Was ist eigentlich Identität?

Für die meisten Menschen ist es im Alltag unstrittig, ob sie sich als Mann oder Frau identifizieren. Die Fragwürdigkeit solcher festen Definition zeigt sich jedoch nicht nur am Beispiel des Polizisten Tony: Soll sich das Geschlecht nach den Genitalien richten, den Chromosomen, den Hormonen, nach allen dreien oder nach etwas anderem? Was macht man, wenn der Mensch, der einem aus dem Spiegel entgegenblickt, nicht dem inneren Selbstbild entspricht?

"The Gender Frontier" stellt aber nicht nur Menschen vor, die durch Operationen ihren Körper an ihr "eigentliches" Geschlecht anpassen. Daneben werden Personen gezeigt, die sich einer traditionellen Zweiteilung männlich/weiblich entziehen, die mehr als ein Geschlecht haben. Die ihre Körper und Geschlechterrollen als Experimentier- und Entdeckungsfelder begreifen, sich als Grenzgänger zwischen den Kategorien sehen.

Beim Betrachten der Bilder in "The Gender Frontier" wird zunehmend klar, dass das duale Raster Mann - Frau zumindest hier zu grob ist. Das Buch präsentiert vielmehr die ganze Bandbreite zwischen den Polen "männlich" und "weiblich", die Grauzonen zwischen den Geschlechtern. "Wir alle suchen nach Identität: der Beziehung von Körper, Geist und Seele", ist sich Allen sicher. "Der einzige Unterschied zwischen der 'normalen' und der Transgender-Person ist die Intensität des Dramas dieser Suche."

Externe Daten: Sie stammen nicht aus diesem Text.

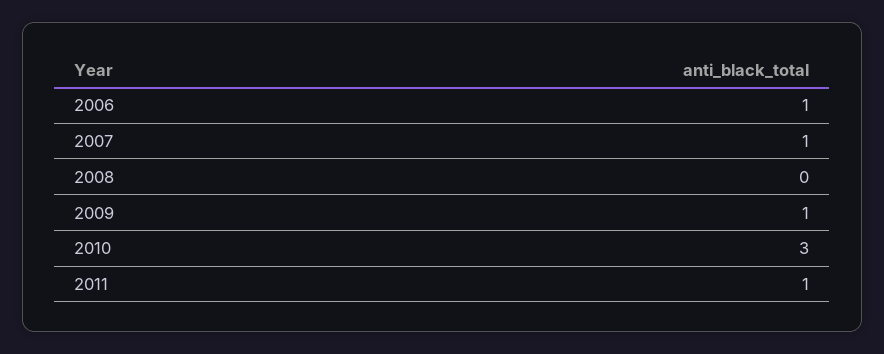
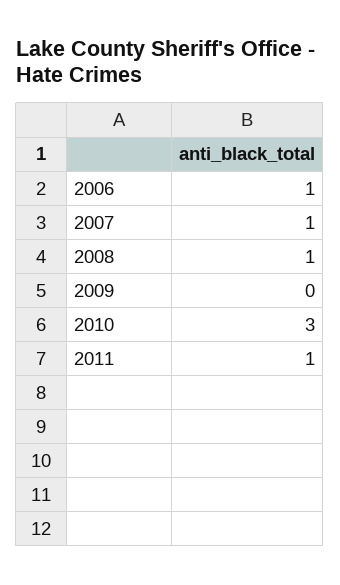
  {
    "2006": 1,
    "2007": 1,
-   "2008": 0,
+   "2008": 1,
-   "2009": 1,
+   "2009": 0,
    "2010": 3,
    "2011": 1
  }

Geschlechtergrenzen durchbrechen

Allen zeigt mit ihrem Fotoband auch die wachsende Politisierung der Transgender-Community in den vergangenen Jahrzehnten. Genaue Zahlen dazu liegen nicht vor, neuere Erhebungen zählen etwa 0,2 Prozent der US-amerikanischen Bevölkerung zu den Transsexuellen. Was früher weitgehend unbemerkt und nur für Eingeweihte sichtbar war, tritt mit wachsendem Selbstbewusstsein in die Öffentlichkeit. Protestaktionen gegen Diskriminierung, Trauerwachen für ermordete Transsexuelle und politische Lobbyarbeit zeugen von einer großen Solidarität der Betroffenen.

Das Durchbrechen gesellschaftlich und biologisch festgelegter Grenzen stößt jedoch auch heute noch auf heftige Widerstände. Nachdem Tonys Geschlechtsumwandlung bekannt wurde, begann eine regelrechte Hetzjagd, seine Polizei-Kollegen wandten sich ab, auf sein Haus wurde sogar geschossen. Auch nach einem Umzug ans andere Ende der USA änderte sich kaum etwas. Tony, inzwischen verheiratet mit einer Frau und Vater einer Adoptivtochter, verlor auch hier seinen Job als Gesetzeshüter, als seine Vorgesetzen durch einen anonymen Hinweis erfuhren, dass er als Frau geboren wurde.